■ Required action ■
Exclude the images and transcribe the entries below precisely.

■ Material shown ■
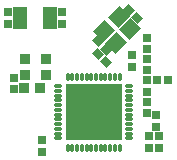
<source format=gts>
%FSLAX24Y24*%
%MOIN*%
G70*
G01*
G75*
G04 Layer_Color=8388736*
%ADD10R,0.0394X0.0709*%
%ADD11R,0.0197X0.0236*%
%ADD12R,0.0315X0.0295*%
%ADD13R,0.0400X0.0370*%
%ADD14R,0.0197X0.0256*%
%ADD15R,0.0295X0.0315*%
G04:AMPARAMS|DCode=16|XSize=19.7mil|YSize=23.6mil|CornerRadius=0mil|HoleSize=0mil|Usage=FLASHONLY|Rotation=45.000|XOffset=0mil|YOffset=0mil|HoleType=Round|Shape=Rectangle|*
%AMROTATEDRECTD16*
4,1,4,0.0014,-0.0153,-0.0153,0.0014,-0.0014,0.0153,0.0153,-0.0014,0.0014,-0.0153,0.0*
%
%ADD16ROTATEDRECTD16*%

G04:AMPARAMS|DCode=17|XSize=47.2mil|YSize=43.3mil|CornerRadius=0mil|HoleSize=0mil|Usage=FLASHONLY|Rotation=225.000|XOffset=0mil|YOffset=0mil|HoleType=Round|Shape=Rectangle|*
%AMROTATEDRECTD17*
4,1,4,0.0014,0.0320,0.0320,0.0014,-0.0014,-0.0320,-0.0320,-0.0014,0.0014,0.0320,0.0*
%
%ADD17ROTATEDRECTD17*%

%ADD18O,0.0256X0.0079*%
%ADD19O,0.0079X0.0256*%
%ADD20R,0.1850X0.1850*%
%ADD21R,0.0236X0.0197*%
%ADD22C,0.0060*%
%ADD23C,0.0090*%
%ADD24C,0.0150*%
%ADD25C,0.0080*%
%ADD26C,0.0370*%
%ADD27C,0.0240*%
%ADD28C,0.0260*%
%ADD29C,0.0098*%
%ADD30C,0.0079*%
%ADD31C,0.0050*%
%ADD32R,0.0454X0.0769*%
%ADD33R,0.0257X0.0296*%
%ADD34R,0.0375X0.0355*%
%ADD35R,0.0257X0.0316*%
%ADD36R,0.0355X0.0375*%
G04:AMPARAMS|DCode=37|XSize=25.7mil|YSize=29.6mil|CornerRadius=0mil|HoleSize=0mil|Usage=FLASHONLY|Rotation=45.000|XOffset=0mil|YOffset=0mil|HoleType=Round|Shape=Rectangle|*
%AMROTATEDRECTD37*
4,1,4,0.0014,-0.0196,-0.0196,0.0014,-0.0014,0.0196,0.0196,-0.0014,0.0014,-0.0196,0.0*
%
%ADD37ROTATEDRECTD37*%

G04:AMPARAMS|DCode=38|XSize=53.2mil|YSize=49.3mil|CornerRadius=0mil|HoleSize=0mil|Usage=FLASHONLY|Rotation=225.000|XOffset=0mil|YOffset=0mil|HoleType=Round|Shape=Rectangle|*
%AMROTATEDRECTD38*
4,1,4,0.0014,0.0363,0.0363,0.0014,-0.0014,-0.0363,-0.0363,-0.0014,0.0014,0.0363,0.0*
%
%ADD38ROTATEDRECTD38*%

%ADD39O,0.0316X0.0139*%
%ADD40O,0.0139X0.0316*%
%ADD41R,0.1910X0.1910*%
%ADD42R,0.0296X0.0257*%
D32*
X-1458Y3140D02*
D03*
X-2442D02*
D03*
D33*
X-2850Y2943D02*
D03*
Y3337D02*
D03*
X-1050Y2943D02*
D03*
Y3337D02*
D03*
X1840Y-803D02*
D03*
Y-1197D02*
D03*
X-1720Y-923D02*
D03*
Y-1317D02*
D03*
X1290Y1523D02*
D03*
Y1917D02*
D03*
X1790Y2093D02*
D03*
Y2487D02*
D03*
X2170Y-803D02*
D03*
Y-1197D02*
D03*
X1790Y673D02*
D03*
Y1067D02*
D03*
D34*
X-1590Y1244D02*
D03*
Y1776D02*
D03*
X-2300Y1244D02*
D03*
Y1776D02*
D03*
D35*
X-2640Y1147D02*
D03*
Y773D02*
D03*
X1790Y1393D02*
D03*
Y1767D02*
D03*
X2070Y-477D02*
D03*
Y-103D02*
D03*
X1790Y-27D02*
D03*
Y347D02*
D03*
D36*
X-1774Y800D02*
D03*
X-2306D02*
D03*
D37*
X1181Y3409D02*
D03*
X1459Y3131D02*
D03*
X429Y1661D02*
D03*
X151Y1939D02*
D03*
X409Y2081D02*
D03*
X131Y2359D02*
D03*
D38*
X1221Y2782D02*
D03*
X832Y3171D02*
D03*
X748Y2308D02*
D03*
X358Y2698D02*
D03*
D39*
X-1191Y866D02*
D03*
Y709D02*
D03*
Y551D02*
D03*
Y394D02*
D03*
Y236D02*
D03*
Y79D02*
D03*
Y-79D02*
D03*
Y-236D02*
D03*
Y-394D02*
D03*
Y-551D02*
D03*
Y-709D02*
D03*
Y-866D02*
D03*
X1191D02*
D03*
Y-709D02*
D03*
Y-551D02*
D03*
Y-394D02*
D03*
Y-236D02*
D03*
Y-79D02*
D03*
Y79D02*
D03*
Y236D02*
D03*
Y394D02*
D03*
Y551D02*
D03*
Y709D02*
D03*
Y866D02*
D03*
D40*
X-866Y-1191D02*
D03*
X-709D02*
D03*
X-551D02*
D03*
X-394D02*
D03*
X-236D02*
D03*
X-79D02*
D03*
X79D02*
D03*
X236D02*
D03*
X394D02*
D03*
X551D02*
D03*
X709D02*
D03*
X866D02*
D03*
Y1191D02*
D03*
X709D02*
D03*
X551D02*
D03*
X394D02*
D03*
X236D02*
D03*
X79D02*
D03*
X-79D02*
D03*
X-236D02*
D03*
X-394D02*
D03*
X-551D02*
D03*
X-709D02*
D03*
X-866D02*
D03*
D41*
X-0Y0D02*
D03*
D42*
X2103Y1090D02*
D03*
X2497D02*
D03*
M02*

</source>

■ Output of the task ■
<source format=gts>
%FSLAX24Y24*%
%MOIN*%
G70*
G01*
G75*
G04 Layer_Color=8388736*
%ADD10R,0.0394X0.0709*%
%ADD11R,0.0197X0.0236*%
%ADD12R,0.0315X0.0295*%
%ADD13R,0.0400X0.0370*%
%ADD14R,0.0197X0.0256*%
%ADD15R,0.0295X0.0315*%
G04:AMPARAMS|DCode=16|XSize=19.7mil|YSize=23.6mil|CornerRadius=0mil|HoleSize=0mil|Usage=FLASHONLY|Rotation=45.000|XOffset=0mil|YOffset=0mil|HoleType=Round|Shape=Rectangle|*
%AMROTATEDRECTD16*
4,1,4,0.0014,-0.0153,-0.0153,0.0014,-0.0014,0.0153,0.0153,-0.0014,0.0014,-0.0153,0.0*
%
%ADD16ROTATEDRECTD16*%

G04:AMPARAMS|DCode=17|XSize=47.2mil|YSize=43.3mil|CornerRadius=0mil|HoleSize=0mil|Usage=FLASHONLY|Rotation=225.000|XOffset=0mil|YOffset=0mil|HoleType=Round|Shape=Rectangle|*
%AMROTATEDRECTD17*
4,1,4,0.0014,0.0320,0.0320,0.0014,-0.0014,-0.0320,-0.0320,-0.0014,0.0014,0.0320,0.0*
%
%ADD17ROTATEDRECTD17*%

%ADD18O,0.0256X0.0079*%
%ADD19O,0.0079X0.0256*%
%ADD20R,0.1850X0.1850*%
%ADD21R,0.0236X0.0197*%
%ADD22C,0.0060*%
%ADD23C,0.0090*%
%ADD24C,0.0150*%
%ADD25C,0.0080*%
%ADD26C,0.0370*%
%ADD27C,0.0240*%
%ADD28C,0.0260*%
%ADD29C,0.0098*%
%ADD30C,0.0079*%
%ADD31C,0.0050*%
%ADD32R,0.0454X0.0769*%
%ADD33R,0.0257X0.0296*%
%ADD34R,0.0375X0.0355*%
%ADD35R,0.0257X0.0316*%
%ADD36R,0.0355X0.0375*%
G04:AMPARAMS|DCode=37|XSize=25.7mil|YSize=29.6mil|CornerRadius=0mil|HoleSize=0mil|Usage=FLASHONLY|Rotation=45.000|XOffset=0mil|YOffset=0mil|HoleType=Round|Shape=Rectangle|*
%AMROTATEDRECTD37*
4,1,4,0.0014,-0.0196,-0.0196,0.0014,-0.0014,0.0196,0.0196,-0.0014,0.0014,-0.0196,0.0*
%
%ADD37ROTATEDRECTD37*%

G04:AMPARAMS|DCode=38|XSize=53.2mil|YSize=49.3mil|CornerRadius=0mil|HoleSize=0mil|Usage=FLASHONLY|Rotation=225.000|XOffset=0mil|YOffset=0mil|HoleType=Round|Shape=Rectangle|*
%AMROTATEDRECTD38*
4,1,4,0.0014,0.0363,0.0363,0.0014,-0.0014,-0.0363,-0.0363,-0.0014,0.0014,0.0363,0.0*
%
%ADD38ROTATEDRECTD38*%

%ADD39O,0.0316X0.0139*%
%ADD40O,0.0139X0.0316*%
%ADD41R,0.1910X0.1910*%
%ADD42R,0.0296X0.0257*%
D32*
X-1458Y3140D02*
D03*
X-2442D02*
D03*
D33*
X-2850Y2943D02*
D03*
Y3337D02*
D03*
X-1050Y2943D02*
D03*
Y3337D02*
D03*
X1840Y-803D02*
D03*
Y-1197D02*
D03*
X-1720Y-923D02*
D03*
Y-1317D02*
D03*
X1290Y1523D02*
D03*
Y1917D02*
D03*
X1790Y2093D02*
D03*
Y2487D02*
D03*
X2170Y-803D02*
D03*
Y-1197D02*
D03*
X1790Y673D02*
D03*
Y1067D02*
D03*
D34*
X-1590Y1244D02*
D03*
Y1776D02*
D03*
X-2300Y1244D02*
D03*
Y1776D02*
D03*
D35*
X-2640Y1147D02*
D03*
Y773D02*
D03*
X1790Y1393D02*
D03*
Y1767D02*
D03*
X2070Y-477D02*
D03*
Y-103D02*
D03*
X1790Y-27D02*
D03*
Y347D02*
D03*
D36*
X-1774Y800D02*
D03*
X-2306D02*
D03*
D37*
X1181Y3409D02*
D03*
X1459Y3131D02*
D03*
X429Y1661D02*
D03*
X151Y1939D02*
D03*
X409Y2081D02*
D03*
X131Y2359D02*
D03*
D38*
X1221Y2782D02*
D03*
X832Y3171D02*
D03*
X748Y2308D02*
D03*
X358Y2698D02*
D03*
D39*
X-1191Y866D02*
D03*
Y709D02*
D03*
Y551D02*
D03*
Y394D02*
D03*
Y236D02*
D03*
Y79D02*
D03*
Y-79D02*
D03*
Y-236D02*
D03*
Y-394D02*
D03*
Y-551D02*
D03*
Y-709D02*
D03*
Y-866D02*
D03*
X1191D02*
D03*
Y-709D02*
D03*
Y-551D02*
D03*
Y-394D02*
D03*
Y-236D02*
D03*
Y-79D02*
D03*
Y79D02*
D03*
Y236D02*
D03*
Y394D02*
D03*
Y551D02*
D03*
Y709D02*
D03*
Y866D02*
D03*
D40*
X-866Y-1191D02*
D03*
X-709D02*
D03*
X-551D02*
D03*
X-394D02*
D03*
X-236D02*
D03*
X-79D02*
D03*
X79D02*
D03*
X236D02*
D03*
X394D02*
D03*
X551D02*
D03*
X709D02*
D03*
X866D02*
D03*
Y1191D02*
D03*
X709D02*
D03*
X551D02*
D03*
X394D02*
D03*
X236D02*
D03*
X79D02*
D03*
X-79D02*
D03*
X-236D02*
D03*
X-394D02*
D03*
X-551D02*
D03*
X-709D02*
D03*
X-866D02*
D03*
D41*
X-0Y0D02*
D03*
D42*
X2103Y1090D02*
D03*
X2497D02*
D03*
M02*

</source>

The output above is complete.